Every line from the one containing "5. For loops" to the one containing "#### Database Money Manager - Latest (BRAC" in the records below, both included, must be set down exactly, and no other line.

Dataset content START

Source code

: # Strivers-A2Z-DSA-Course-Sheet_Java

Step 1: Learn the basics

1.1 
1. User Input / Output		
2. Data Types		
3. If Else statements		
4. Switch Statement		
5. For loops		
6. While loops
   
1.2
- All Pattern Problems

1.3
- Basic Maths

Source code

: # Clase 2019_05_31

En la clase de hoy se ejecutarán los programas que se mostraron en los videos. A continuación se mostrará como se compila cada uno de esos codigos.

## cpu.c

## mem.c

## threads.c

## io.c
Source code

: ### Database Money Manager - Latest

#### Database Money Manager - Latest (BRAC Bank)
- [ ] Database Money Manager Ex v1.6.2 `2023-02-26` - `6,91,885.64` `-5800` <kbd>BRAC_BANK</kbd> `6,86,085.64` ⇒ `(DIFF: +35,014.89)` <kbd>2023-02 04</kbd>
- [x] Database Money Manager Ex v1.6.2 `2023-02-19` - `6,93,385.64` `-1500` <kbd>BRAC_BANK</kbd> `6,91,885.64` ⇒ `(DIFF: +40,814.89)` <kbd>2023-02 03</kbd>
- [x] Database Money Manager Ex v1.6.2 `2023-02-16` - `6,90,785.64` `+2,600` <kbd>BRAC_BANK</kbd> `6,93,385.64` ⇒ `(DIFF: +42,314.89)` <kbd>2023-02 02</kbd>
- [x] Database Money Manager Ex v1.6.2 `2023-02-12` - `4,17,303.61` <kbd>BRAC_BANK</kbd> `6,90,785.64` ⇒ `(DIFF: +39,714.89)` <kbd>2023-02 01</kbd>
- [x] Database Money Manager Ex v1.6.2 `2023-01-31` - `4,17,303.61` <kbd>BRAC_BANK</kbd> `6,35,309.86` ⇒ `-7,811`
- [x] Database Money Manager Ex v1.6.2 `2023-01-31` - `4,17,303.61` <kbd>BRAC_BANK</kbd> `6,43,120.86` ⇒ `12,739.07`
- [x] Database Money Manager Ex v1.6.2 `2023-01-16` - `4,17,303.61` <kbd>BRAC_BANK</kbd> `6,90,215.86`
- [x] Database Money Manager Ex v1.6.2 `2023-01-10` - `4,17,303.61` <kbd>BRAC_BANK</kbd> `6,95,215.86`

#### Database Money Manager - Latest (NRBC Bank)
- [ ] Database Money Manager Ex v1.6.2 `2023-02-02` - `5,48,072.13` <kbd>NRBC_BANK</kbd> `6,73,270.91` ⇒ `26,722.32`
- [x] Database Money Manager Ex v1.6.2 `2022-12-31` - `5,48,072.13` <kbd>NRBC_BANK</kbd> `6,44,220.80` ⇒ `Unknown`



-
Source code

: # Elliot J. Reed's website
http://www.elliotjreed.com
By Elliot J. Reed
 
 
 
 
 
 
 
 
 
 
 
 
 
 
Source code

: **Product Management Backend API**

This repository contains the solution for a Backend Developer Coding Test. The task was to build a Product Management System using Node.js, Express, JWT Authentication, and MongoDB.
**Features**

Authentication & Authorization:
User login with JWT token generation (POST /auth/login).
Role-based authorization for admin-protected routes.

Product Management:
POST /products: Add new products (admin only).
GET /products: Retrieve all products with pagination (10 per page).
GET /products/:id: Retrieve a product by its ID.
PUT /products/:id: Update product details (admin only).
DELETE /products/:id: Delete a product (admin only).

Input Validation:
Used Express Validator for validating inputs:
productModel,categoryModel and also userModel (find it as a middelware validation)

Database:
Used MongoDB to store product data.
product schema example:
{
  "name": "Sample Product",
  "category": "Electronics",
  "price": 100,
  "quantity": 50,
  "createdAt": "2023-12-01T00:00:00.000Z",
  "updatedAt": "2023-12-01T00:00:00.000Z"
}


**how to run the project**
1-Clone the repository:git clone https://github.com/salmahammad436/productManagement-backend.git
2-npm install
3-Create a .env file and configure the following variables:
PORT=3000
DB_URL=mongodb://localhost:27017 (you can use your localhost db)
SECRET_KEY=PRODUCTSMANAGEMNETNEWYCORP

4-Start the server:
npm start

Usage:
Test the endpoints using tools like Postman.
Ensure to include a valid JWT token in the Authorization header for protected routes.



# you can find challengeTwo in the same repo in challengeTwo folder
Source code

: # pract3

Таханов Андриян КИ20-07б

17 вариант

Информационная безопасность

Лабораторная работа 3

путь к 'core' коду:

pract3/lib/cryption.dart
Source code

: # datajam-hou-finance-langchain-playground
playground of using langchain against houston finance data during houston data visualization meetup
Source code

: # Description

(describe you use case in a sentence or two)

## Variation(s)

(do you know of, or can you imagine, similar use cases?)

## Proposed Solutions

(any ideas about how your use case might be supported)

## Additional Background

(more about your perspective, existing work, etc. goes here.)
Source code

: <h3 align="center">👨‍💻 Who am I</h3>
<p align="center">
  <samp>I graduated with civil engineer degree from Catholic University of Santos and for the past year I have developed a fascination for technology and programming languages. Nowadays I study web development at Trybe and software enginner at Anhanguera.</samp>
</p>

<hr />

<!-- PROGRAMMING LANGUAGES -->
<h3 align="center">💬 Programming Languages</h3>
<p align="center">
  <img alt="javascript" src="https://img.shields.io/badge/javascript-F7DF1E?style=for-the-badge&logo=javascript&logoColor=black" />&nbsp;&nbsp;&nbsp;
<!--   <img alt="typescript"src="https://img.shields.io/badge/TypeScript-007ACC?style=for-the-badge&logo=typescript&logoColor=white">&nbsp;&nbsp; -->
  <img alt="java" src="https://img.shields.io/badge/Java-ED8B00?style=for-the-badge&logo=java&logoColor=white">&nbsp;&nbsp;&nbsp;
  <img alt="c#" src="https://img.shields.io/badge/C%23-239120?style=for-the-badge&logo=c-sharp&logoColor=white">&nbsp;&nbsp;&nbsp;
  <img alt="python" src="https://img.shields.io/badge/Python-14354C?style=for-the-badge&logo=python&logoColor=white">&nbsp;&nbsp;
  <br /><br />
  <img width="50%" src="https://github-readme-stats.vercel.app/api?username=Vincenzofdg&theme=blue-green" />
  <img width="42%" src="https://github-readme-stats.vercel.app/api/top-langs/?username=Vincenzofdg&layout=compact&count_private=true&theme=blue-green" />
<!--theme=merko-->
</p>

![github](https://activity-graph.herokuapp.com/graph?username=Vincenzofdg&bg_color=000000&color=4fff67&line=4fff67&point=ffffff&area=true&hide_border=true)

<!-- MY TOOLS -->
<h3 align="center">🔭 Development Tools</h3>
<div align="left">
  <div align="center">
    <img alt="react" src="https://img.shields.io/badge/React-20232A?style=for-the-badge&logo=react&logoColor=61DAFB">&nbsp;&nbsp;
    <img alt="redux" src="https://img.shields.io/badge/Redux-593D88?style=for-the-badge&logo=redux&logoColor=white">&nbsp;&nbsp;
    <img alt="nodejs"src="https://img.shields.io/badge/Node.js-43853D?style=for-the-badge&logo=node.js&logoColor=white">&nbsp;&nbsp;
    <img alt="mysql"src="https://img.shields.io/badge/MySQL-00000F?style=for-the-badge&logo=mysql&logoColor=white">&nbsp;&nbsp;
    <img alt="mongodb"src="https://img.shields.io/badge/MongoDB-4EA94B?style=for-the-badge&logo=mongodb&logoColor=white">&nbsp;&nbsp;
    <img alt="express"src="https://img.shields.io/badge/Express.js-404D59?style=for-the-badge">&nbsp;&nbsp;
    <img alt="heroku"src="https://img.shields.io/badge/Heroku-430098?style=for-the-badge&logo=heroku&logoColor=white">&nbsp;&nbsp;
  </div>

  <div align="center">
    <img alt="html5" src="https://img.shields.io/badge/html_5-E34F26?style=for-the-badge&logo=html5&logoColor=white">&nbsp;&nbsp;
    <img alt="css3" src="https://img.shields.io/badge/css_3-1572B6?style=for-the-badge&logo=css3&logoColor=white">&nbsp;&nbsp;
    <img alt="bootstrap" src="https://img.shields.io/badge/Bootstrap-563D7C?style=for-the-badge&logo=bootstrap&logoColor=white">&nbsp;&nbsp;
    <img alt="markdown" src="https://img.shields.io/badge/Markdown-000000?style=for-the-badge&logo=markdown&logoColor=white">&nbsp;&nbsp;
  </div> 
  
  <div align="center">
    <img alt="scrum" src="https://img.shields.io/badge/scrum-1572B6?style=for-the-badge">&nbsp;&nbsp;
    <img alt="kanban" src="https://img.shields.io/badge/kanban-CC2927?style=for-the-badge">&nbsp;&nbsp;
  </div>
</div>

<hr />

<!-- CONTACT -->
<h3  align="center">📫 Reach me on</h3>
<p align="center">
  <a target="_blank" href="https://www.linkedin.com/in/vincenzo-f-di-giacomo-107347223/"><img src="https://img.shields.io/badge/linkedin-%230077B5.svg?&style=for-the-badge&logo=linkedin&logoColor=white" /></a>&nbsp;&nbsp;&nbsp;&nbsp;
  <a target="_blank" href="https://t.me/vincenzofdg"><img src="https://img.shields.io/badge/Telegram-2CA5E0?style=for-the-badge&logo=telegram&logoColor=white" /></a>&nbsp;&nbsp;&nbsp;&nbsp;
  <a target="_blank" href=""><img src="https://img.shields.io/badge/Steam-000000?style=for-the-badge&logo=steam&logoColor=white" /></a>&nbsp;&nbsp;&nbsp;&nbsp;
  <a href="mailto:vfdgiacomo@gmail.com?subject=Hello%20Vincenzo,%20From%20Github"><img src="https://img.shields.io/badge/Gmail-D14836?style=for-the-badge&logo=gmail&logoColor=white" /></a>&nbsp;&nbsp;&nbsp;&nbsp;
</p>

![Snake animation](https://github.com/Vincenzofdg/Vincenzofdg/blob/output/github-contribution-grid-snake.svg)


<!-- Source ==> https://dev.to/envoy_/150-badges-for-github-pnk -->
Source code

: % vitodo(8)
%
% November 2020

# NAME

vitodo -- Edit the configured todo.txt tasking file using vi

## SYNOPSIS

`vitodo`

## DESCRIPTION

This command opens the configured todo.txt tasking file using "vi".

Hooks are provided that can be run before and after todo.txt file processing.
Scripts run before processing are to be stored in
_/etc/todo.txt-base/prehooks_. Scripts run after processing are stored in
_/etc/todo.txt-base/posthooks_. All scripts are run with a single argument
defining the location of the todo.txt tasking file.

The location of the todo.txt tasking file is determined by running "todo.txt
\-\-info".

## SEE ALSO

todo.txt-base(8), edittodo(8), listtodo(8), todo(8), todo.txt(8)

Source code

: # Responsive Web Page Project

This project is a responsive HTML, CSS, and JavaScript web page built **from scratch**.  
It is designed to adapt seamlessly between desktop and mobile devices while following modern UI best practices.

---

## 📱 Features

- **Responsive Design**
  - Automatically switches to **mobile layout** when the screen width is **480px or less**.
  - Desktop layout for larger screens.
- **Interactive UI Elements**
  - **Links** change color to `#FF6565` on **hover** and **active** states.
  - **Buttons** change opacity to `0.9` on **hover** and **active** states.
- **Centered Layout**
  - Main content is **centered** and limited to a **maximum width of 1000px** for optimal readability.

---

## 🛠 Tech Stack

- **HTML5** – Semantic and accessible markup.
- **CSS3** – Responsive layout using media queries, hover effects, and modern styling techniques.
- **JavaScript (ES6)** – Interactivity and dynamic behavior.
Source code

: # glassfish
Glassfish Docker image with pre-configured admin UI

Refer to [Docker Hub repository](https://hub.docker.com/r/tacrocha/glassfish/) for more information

Dataset content END

> [Expected answer]:
5. For loops		
6. While loops
   
1.2
- All Pattern Problems

1.3
- Basic Maths

Source code

: # Clase 2019_05_31

En la clase de hoy se ejecutarán los programas que se mostraron en los videos. A continuación se mostrará como se compila cada uno de esos codigos.

## cpu.c

## mem.c

## threads.c

## io.c
Source code

: ### Database Money Manager - Latest

#### Database Money Manager - Latest (BRAC Bank)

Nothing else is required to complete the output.